* **Task prompt**
Where does the word "Geriatrii" occur in the data below? Copy each line that holds it.
━━━━━ Information ━━━━━
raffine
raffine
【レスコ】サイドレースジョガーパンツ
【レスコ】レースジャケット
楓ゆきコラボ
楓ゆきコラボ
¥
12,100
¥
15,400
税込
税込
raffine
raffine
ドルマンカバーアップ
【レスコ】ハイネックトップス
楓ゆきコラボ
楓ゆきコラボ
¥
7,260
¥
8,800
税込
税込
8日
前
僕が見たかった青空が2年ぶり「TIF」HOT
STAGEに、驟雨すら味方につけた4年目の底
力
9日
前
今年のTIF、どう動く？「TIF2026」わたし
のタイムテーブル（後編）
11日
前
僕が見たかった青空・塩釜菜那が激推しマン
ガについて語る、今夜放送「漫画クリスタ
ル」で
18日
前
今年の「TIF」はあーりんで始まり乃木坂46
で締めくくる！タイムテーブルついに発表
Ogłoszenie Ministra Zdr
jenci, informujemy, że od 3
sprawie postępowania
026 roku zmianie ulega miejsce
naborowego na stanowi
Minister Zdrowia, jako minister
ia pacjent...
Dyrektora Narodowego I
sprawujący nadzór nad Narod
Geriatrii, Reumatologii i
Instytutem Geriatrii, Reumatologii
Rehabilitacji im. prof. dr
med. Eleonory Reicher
━━━━━
* **Result of this exercise**
Geriatrii, Reumatologii i
Instytutem Geriatrii, Reumatologii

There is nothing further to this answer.